Howling across the aeons, Grave Miasma’s second full-length, ‘Abyss Of Wrathful Deities’, constitutes a devastating discharge of sepulchral Death Metal, shrouded in cosmic dust, caked in human filth, decadent and cavernous. Comprising eight hefty manifestations of otherworldly horror plus a brief interlude dispersed contemptuously across 53 mind-expanding minutes, the Londoners’ sophomore album is indeed a creation of twisted splendour, reverberating from another time and place, nourishing with one hand and crushing with the other – like the creation and destruction of worlds.

To a degree, although this is obviously still Death Metal to the core, Grave Miasma have almost transcended the subgenre as there’s a foreboding darkness permeating ‘Abyss Of Wrathful Deities’ that’s bordering on soul-destroying. There is no hope to be found amidst these abstract contemplations of meaninglessness and mortality so, to my mind, it’s a celebration of nothingness that owes as much to the spirit of Black Metal as Death Metal.
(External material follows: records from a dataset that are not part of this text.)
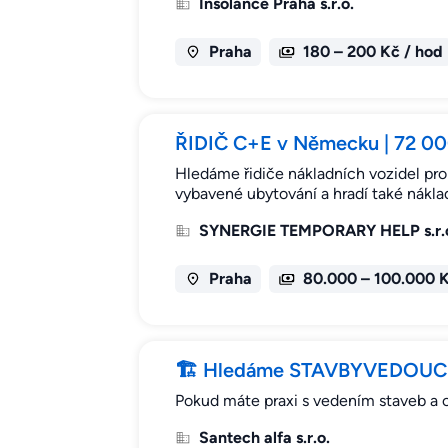
Insolance Praha s.r.o.
Praha
180 – 200 Kč / hod
ŘIDIČ C+E v Německu | 72 000 
Hledáme řidiče nákladních vozidel pro
vybavené ubytování a hradí také náklad
SYNERGIE TEMPORARY HELP s.r.
Praha
80.000 – 100.000 
🏗 Hledáme STAVBYVEDOUCÍHO
Pokud máte praxi s vedením staveb a c
Santech alfa s.r.o.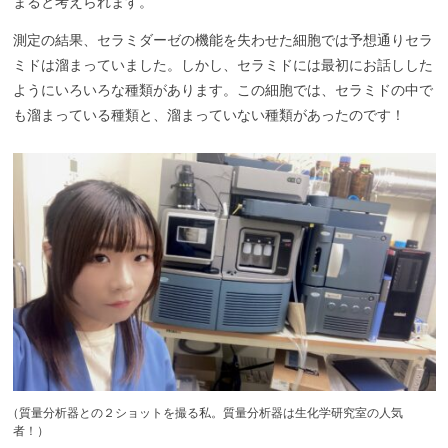
まると考えられます。
測定の結果、セラミダーゼの機能を失わせた細胞では予想通りセラ
ミドは溜まっていました。しかし、セラミドには最初にお話しした
ようにいろいろな種類があります。この細胞では、セラミドの中で
も溜まっている種類と、溜まっていない種類があったのです！
（
質量分析器との２ショットを撮る私。質量分析器は生化学研究室の人気
者！）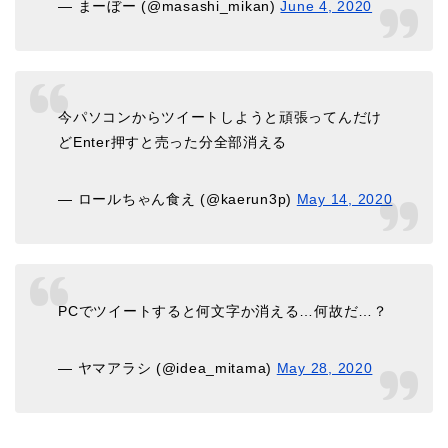
— まーぼー (@masashi_mikan)
June 4, 2020
今パソコンからツイートしようと頑張ってんだけ
どEnter押すと売った分全部消える
— ロールちゃん食え (@kaerun3p)
May 14, 2020
PCでツイートすると何文字か消える…何故だ…？
— ヤマアラシ (@idea_mitama)
May 28, 2020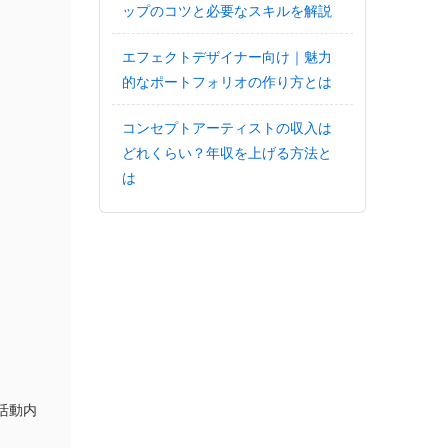
ップのコツと必要なスキルを解説
エフェクトデザイナー向け｜魅力
的なポートフォリオの作り方とは
コンセプトアーティストの収入は
どれくらい？年収を上げる方法と
は
活動内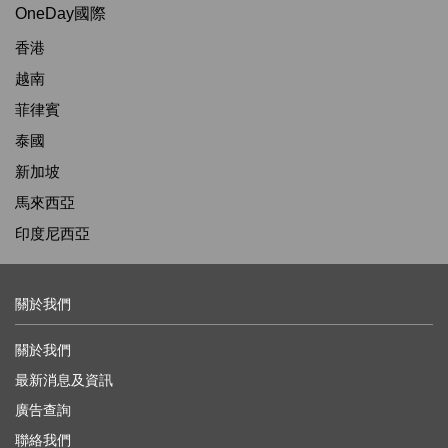
OneDay國際
香港
越南
菲律賓
泰國
新加坡
馬來西亞
印度尼西亞
關於我們
關於我們
最新消息及資訊
廣告查詢
聯絡我們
The ghost of Morbid Angel lingers and traces of Necros Christos are detectable, too, but Grave Miasma have undoubtedly terraformed their own habitat now and have delivered a unique and stellar album that is a law unto itself. The irregular composition and structuring of the songs is both ingenious and effective, the musicianship exemplary, and the organic yet dry and distant production amplifies the spatial disconnect between artist and listener … it genuinely feels that the music is traversing unspecified boundaries of time and space to curse us with its ominous arrival.

Okay, perhaps I’m letting my imagination run away with me a little bit, but there’s no doubting the ethereal, eerie and obscure magnificence of ‘Abyss Of Wrathful Deities’, which is for sure an immersive event and a physical experience as much as it is a collection of songs, conjuring a certain mood and reaching a primordial part of the psyche that only the finest, most hideous and decadent dark art can penetrate.